Task data |
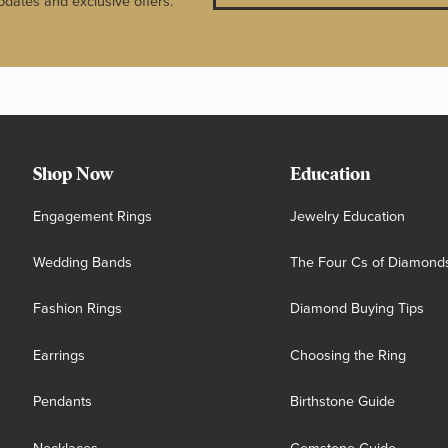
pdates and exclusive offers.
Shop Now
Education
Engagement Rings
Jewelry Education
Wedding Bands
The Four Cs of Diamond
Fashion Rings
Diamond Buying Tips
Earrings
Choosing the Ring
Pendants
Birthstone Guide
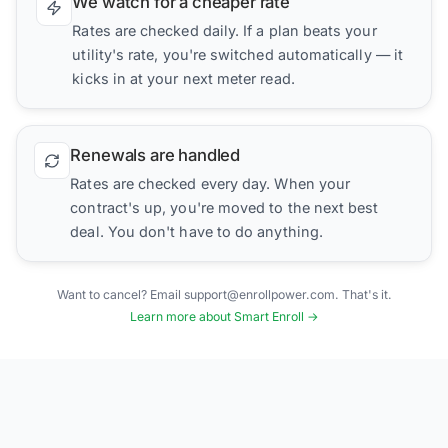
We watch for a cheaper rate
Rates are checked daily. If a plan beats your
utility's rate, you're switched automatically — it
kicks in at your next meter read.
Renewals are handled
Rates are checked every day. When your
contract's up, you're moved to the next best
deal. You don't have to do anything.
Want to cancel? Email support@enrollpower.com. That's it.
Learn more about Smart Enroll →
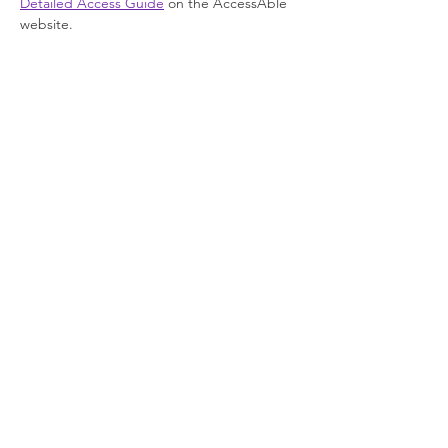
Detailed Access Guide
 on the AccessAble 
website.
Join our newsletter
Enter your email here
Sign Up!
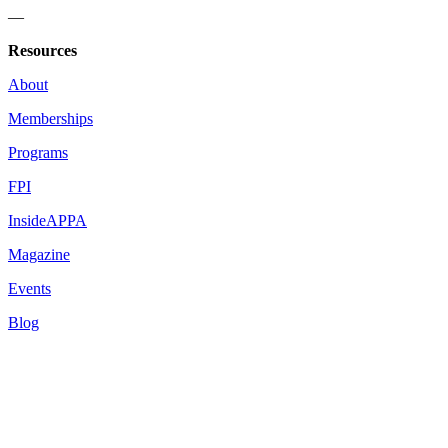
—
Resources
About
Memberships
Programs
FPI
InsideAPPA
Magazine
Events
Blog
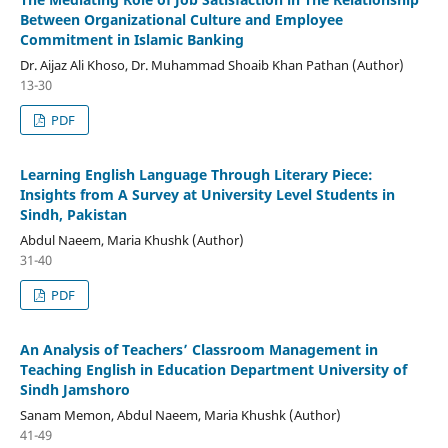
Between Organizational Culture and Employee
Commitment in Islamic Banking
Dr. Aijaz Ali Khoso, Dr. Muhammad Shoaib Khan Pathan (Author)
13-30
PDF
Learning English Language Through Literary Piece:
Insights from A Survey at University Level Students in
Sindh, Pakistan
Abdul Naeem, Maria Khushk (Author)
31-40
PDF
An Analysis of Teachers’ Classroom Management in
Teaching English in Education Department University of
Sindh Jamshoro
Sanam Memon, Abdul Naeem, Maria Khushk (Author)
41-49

Requirement |
Pick from the records each line that contains the word "next" and show it.

Response |
kicks in at your next meter read.
contract's up, you're moved to the next best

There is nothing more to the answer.